What is Vitamin B12?
Vitamin B12, is a water soluble vitamin naturally found in meat, fish, or dairy products. This vitamin helps the body to properly form red blood cells, grow tissues, and replicate DNA. It also helps to form myelin sheath to protect nerve cells and conduct nerve impulses, and lowers homocysteine levels thereby reducing the risk of strokes or heart attacks. Vitamin B12 works together with folate in the synthesis of DNA and red blood cells.
Why is Vitamin B12 important?
Vitamin B12 is required for the proper function and development of the brain, nerves, blood cells, and many other parts of the body.
Vitamin B Injections can be useful for the following conditions:
- Chronic Fatigue
- Poor Memory
- Male and Female Infertility
- Multiple Sclerosis
- Cardiovascular Disease
- Age Related Macular Degeneration
Consequences of Vitamin B12 Deficiency:
Some common reasons for Vitamin B12 deficiency include:
- Poor Eating Habits
- Being vegetarian/vegan – studies have shown that 50% of long-term vegetarians and 80% of vegans are Vitamin B12 deficient
- Leaky gut syndrome
- Having low stomach acid – common with blood type A
- Pernicious anemia – an autoimmune condition
- Medications such as PPIs (Proton-Pump Inhibitors) which suppress stomach acid
Who should be getting Vitamin B12 Injections?
- Vegetarians and vegans
- People aged 60 or over
- People who regularly use PPIs or acid suppressing drugs
- People on diabetes drugs like metformin
- People with Crohn’s Disease, Ulcerative Colitis, Celiac Disease or Irritable Bowel Syndrome (IBS)
- Women with a history of infertility and miscarriage
How often should one get vitamin B12 injections?
For those with pernicious anemia, a cycle of 8 to 10 injections within a two month period to build up Vitamin B12 storage. After that, a once per month dose is needed to maintain proper B12 levels. If your B12 deficiency is caused by longterm vegetarianism/veganism, monthly injections are recommended.

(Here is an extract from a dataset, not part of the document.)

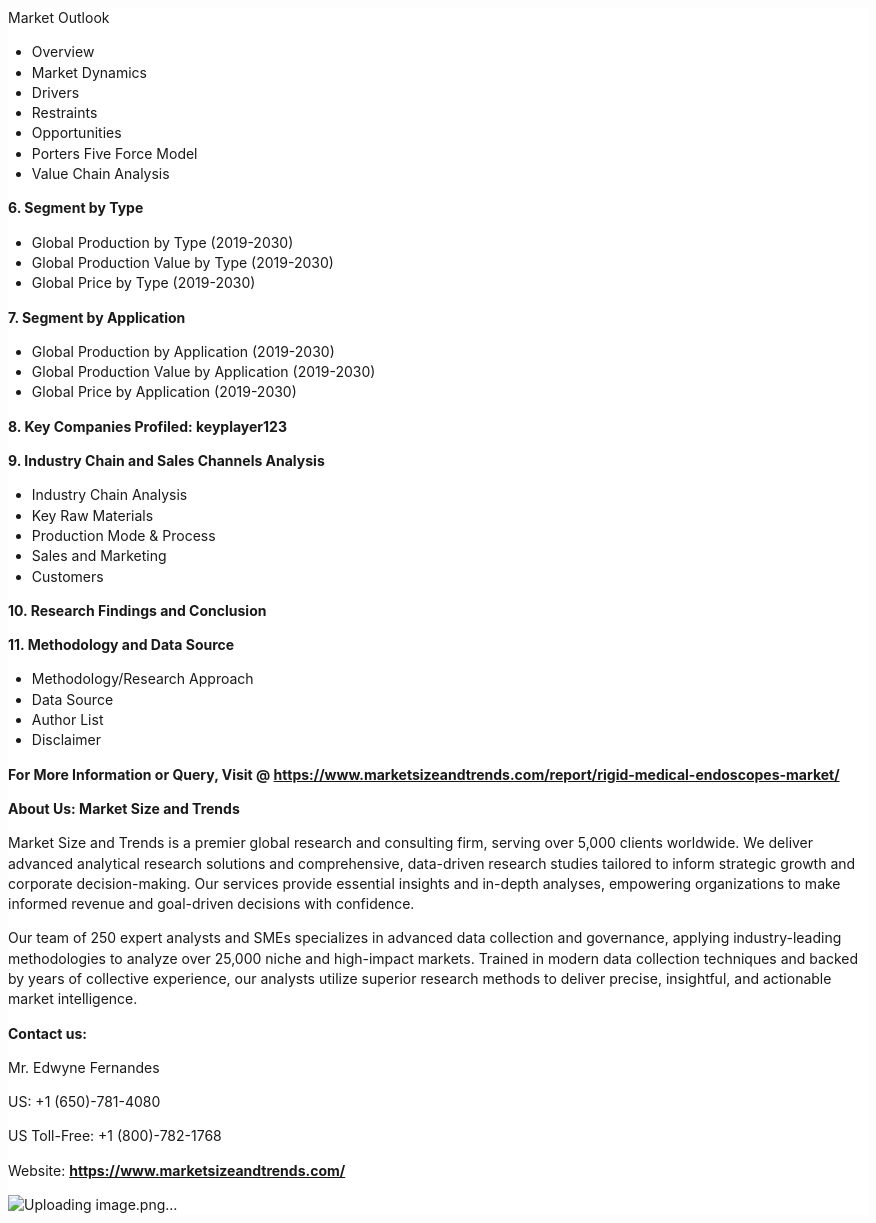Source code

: Market Outlook</strong></p><ul><li>Overview</li><li>Market Dynamics</li><li>Drivers</li><li>Restraints</li><li>Opportunities</li><li>Porters Five Force Model</li><li>Value Chain Analysis&nbsp;</li></ul><p><strong>6. Segment by Type</strong></p><ul><li>Global Production by Type (2019-2030)</li><li>Global Production Value by Type (2019-2030)</li><li>Global Price by Type (2019-2030)</li></ul><p><strong>7. Segment by Application</strong></p><ul><li>Global Production by Application (2019-2030)</li><li>Global Production Value by Application (2019-2030)</li><li>Global Price by Application (2019-2030)</li></ul><p><strong>8. Key Companies Profiled: keyplayer123</strong></p><p><strong>9. Industry Chain and Sales Channels Analysis</strong></p><ul><li>Industry Chain Analysis</li><li>Key Raw Materials</li><li>Production Mode &amp; Process</li><li>Sales and Marketing</li><li>Customers</li></ul><p><strong>10. Research Findings and Conclusion</strong></p><p><strong>11. Methodology and Data Source</strong></p><ul><li>Methodology/Research Approach</li><li>Data Source</li><li>Author List</li><li>Disclaimer</li></ul></p><p><strong>For More Information or Query, Visit @ <a href="https://www.marketsizeandtrends.com/report/rigid-medical-endoscopes-market/">https://www.marketsizeandtrends.com/report/rigid-medical-endoscopes-market/</a></strong></p><p><strong>About Us: Market Size and Trends</strong></p><p>Market Size and Trends is a premier global research and consulting firm, serving over 5,000 clients worldwide. We deliver advanced analytical research solutions and comprehensive, data-driven research studies tailored to inform strategic growth and corporate decision-making. Our services provide essential insights and in-depth analyses, empowering organizations to make informed revenue and goal-driven decisions with confidence.</p><p>Our team of 250 expert analysts and SMEs specializes in advanced data collection and governance, applying industry-leading methodologies to analyze over 25,000 niche and high-impact markets. Trained in modern data collection techniques and backed by years of collective experience, our analysts utilize superior research methods to deliver precise, insightful, and actionable market intelligence.</p><p><strong>Contact us:</strong></p><p>Mr. Edwyne Fernandes</p><p>US: +1 (650)-781-4080</p><p>US Toll-Free: +1 (800)-782-1768</p><p>Website: <strong><a href="https://www.marketsizeandtrends.com/">https://www.marketsizeandtrends.com/</a></strong></p>
![Uploading image.png…]()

Why Vitamin B12 Injections over oral Vitamin B12?
A lack of a protein called intrinsic factor in people, digestive issues, and the destruction or removal of parts of the stomach, does not allow Vitamin B12 to be absorbed from food or oral vitamin supplements. Vitamin B12 injections are a more direct method of delivering the vitamin into the system as it gets completely absorbed by the muscle tissue and bypasses the digestive system, allowing for maximum absorption.
Are there any side effects of vitamin B12 injections?

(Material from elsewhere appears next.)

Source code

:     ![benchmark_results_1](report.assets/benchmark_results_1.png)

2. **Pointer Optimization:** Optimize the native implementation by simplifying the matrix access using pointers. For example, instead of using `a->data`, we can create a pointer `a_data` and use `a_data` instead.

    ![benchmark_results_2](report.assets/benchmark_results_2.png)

Aside from the positive side effects of Vitamin B12 injection, you might notice a slight vitamin taste that lasts for a minute while you are receiving the injection. Although it is nothing to worry about, the first couple of times you urinate after your injection, you may notice an orange or red hue in your urine. Although extremely rare, there have been cases where people have developed a redness or a rash – around the injection site – indicating a Vitamin B12 allergy.
Cautions and Contraindications:
It is rare to have an allergic reaction to Vitamin B12 injections but it has been known to occur. Symptoms will be swelling, redness, hives, or a rash around the injection site. If this occurs, you may want to switch to an oral liquid vitamin B complex or a sublingual B12 and folic acid tablet.
Avoid B12 Injections if you have Leber’s disease.
Vitamin B12 injections should be used in caution with those that have Gout or high uric acid levels.
Caution should be taken with those that have megaloblastic anemia as B12 can reduce potassium levels in the blood.
Pregnant and breast feeding women who are low in B12 should only receive smaller doses.